Sisyphus got nothing on me

I went back to my spinning class this week for the first time in well over a month. It was hell. All the good work of last year undone by a December of making merry. I felt like Sisyphus in the halls of Tartarus, back at the bottom of the hill ready to try and roll his rock to the top again. The only difference being that this time around the rock is heavier, at least according to my scales.

Rock ‘n Roll

The very next day the feeling was compounded as I returned to school for the first time. As I opened up the door and windows to air the room it all felt very similar to my spinning class, and not only because my body was still aching. Teaching, with the cycle each new year brings, is Sisyphean in nature. Same school calendar, same curriculum, same hill to climb. Pushing the rock ever upwards through the academic year just to see it roll back inches from the summit. This is true rock ‘n roll.


It reminds me of the poem, ‘First Day Back’, by Allan Ahlberg that I used to read out to my primary school classes early in my career.

First day back at school
Children clean and neat
New coasts hang on coat pegs
New shoes shine on feet.

School hall smells of polish
Toilets smell soap
Children meet new teachers
Faces full of hope.

Techers give new books out
Children start new page
Up the curtain rises
On the same old stage.

Allan Ahlberg

Except while the stage may be the same each year, the participants in the play are not. Each year brings a brand-new crop of students into the school, or at least into our classes, for the first time. Even the pupils we already know will be different in the sense that growth and change is so rapid at this age that it can feel like you are dealing with a whole new person after just a short period of time. So, while the hill may be the same, the rock is a little different each year.

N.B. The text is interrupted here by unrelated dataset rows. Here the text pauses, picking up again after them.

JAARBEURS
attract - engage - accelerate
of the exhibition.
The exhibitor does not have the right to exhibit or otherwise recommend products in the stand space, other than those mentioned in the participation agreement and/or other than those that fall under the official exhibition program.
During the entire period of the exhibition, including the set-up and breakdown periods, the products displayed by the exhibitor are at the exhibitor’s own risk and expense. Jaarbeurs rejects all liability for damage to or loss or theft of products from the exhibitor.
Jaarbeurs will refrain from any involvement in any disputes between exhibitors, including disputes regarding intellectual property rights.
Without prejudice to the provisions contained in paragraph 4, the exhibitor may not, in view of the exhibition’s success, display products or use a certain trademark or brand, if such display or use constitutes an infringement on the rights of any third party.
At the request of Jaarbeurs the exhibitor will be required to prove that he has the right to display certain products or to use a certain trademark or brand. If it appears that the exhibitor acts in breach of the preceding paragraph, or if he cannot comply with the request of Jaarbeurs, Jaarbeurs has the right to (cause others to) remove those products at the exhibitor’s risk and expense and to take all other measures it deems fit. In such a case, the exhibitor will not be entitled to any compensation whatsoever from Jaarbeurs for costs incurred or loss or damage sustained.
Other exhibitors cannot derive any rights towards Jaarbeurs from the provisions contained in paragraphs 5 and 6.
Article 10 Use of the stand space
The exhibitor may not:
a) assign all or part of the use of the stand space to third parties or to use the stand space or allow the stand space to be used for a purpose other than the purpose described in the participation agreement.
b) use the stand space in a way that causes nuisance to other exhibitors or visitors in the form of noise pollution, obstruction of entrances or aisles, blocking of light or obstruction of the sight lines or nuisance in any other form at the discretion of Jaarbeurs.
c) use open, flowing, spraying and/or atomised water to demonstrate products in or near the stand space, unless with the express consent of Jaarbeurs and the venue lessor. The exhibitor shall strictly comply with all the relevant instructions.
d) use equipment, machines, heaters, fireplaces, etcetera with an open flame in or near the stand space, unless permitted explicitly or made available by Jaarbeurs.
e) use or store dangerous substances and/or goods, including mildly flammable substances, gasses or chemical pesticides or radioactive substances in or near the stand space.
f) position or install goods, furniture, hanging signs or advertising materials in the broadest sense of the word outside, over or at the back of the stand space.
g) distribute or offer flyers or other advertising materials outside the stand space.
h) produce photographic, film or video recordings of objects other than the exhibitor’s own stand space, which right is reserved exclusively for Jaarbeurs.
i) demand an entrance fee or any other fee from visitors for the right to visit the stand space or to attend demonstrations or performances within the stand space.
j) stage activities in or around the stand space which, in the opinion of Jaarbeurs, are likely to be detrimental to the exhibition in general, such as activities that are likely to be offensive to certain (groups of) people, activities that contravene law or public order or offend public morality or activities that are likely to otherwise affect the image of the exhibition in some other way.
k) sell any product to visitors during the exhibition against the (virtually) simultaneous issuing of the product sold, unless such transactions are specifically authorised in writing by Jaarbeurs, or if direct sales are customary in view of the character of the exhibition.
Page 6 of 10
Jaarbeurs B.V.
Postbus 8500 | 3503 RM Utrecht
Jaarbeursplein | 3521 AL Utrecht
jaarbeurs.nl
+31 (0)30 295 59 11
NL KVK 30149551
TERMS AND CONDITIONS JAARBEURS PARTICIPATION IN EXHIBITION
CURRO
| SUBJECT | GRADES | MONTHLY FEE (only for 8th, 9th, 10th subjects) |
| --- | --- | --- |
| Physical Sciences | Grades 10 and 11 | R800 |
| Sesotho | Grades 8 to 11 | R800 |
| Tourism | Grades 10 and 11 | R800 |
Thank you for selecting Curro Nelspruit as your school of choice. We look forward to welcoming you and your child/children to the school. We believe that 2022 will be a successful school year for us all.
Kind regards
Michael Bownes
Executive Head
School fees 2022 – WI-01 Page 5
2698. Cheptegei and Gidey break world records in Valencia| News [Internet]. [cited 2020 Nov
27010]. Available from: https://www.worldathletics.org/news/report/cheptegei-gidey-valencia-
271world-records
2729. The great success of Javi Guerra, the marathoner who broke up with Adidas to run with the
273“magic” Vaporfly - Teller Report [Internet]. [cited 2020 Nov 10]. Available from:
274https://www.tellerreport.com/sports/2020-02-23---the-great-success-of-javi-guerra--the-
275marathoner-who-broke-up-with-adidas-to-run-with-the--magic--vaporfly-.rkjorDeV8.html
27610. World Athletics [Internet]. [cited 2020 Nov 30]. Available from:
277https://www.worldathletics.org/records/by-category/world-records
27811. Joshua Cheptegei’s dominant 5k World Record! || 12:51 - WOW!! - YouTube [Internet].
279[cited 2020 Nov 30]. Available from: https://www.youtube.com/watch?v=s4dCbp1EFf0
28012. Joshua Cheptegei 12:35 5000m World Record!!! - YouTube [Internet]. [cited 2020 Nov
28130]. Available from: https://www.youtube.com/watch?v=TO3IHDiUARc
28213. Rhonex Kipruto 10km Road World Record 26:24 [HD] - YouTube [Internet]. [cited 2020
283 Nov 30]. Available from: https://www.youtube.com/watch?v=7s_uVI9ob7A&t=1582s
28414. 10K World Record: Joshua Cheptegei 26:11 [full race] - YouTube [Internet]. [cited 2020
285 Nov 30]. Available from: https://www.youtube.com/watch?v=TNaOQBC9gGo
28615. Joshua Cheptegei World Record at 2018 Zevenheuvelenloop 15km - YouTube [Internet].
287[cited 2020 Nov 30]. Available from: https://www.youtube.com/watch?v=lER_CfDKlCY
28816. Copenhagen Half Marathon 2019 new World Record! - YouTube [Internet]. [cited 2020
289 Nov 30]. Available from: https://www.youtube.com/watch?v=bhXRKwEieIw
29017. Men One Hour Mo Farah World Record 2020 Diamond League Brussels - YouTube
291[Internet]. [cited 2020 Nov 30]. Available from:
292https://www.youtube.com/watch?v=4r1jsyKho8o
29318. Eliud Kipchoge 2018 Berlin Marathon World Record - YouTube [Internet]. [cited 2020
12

Every lesson shapes a life

As educators it is important to remember that while this may feel like the same gig for us, for our pupils it is a whole new world. During the holidays I was watching some West End performers talking about staying motivated during a long running show. For the actors it is hard to keep the performance energy up after the 5th, 6th week, let alone the 5th or 6th month. Yet for most of the 2000 plus people in the audience it is their first experience of the show, even months after the opening night, and their expectations are high.

Similarly, we owe it to our young people to continue to give of our best. To keep ourselves up to date, our pedagogy effective and sharp, and our curriculum relevant. We have to show up and keep moving that rock forward one day at a time.

As an aside I think it’s worth reflecting that we do this as a team. The students you encounter for the first time in the next few days have been developed and prepared by teachers before you, and at the end of the year you are going to be handing them onto to others.  This clip created by the Department of Education in the UK a few years ago eloquently portrays this concept.

So, this year keeping pushing your charges up that hill knowing that you are unlikely to see the finished product or complete the task in its entirety. Nonetheless your task is significant, your colleagues and the children themselves are counting on you. Bend your back, take a deep breath, begin the task and do it well.

See you at the top.


  1. I love this bit – such an important reminder: Yet for most of the 2000 plus people in the audience it is their first experience of the show, even months after the opening night, and their expectations are high. Thanks, Tim. Great post.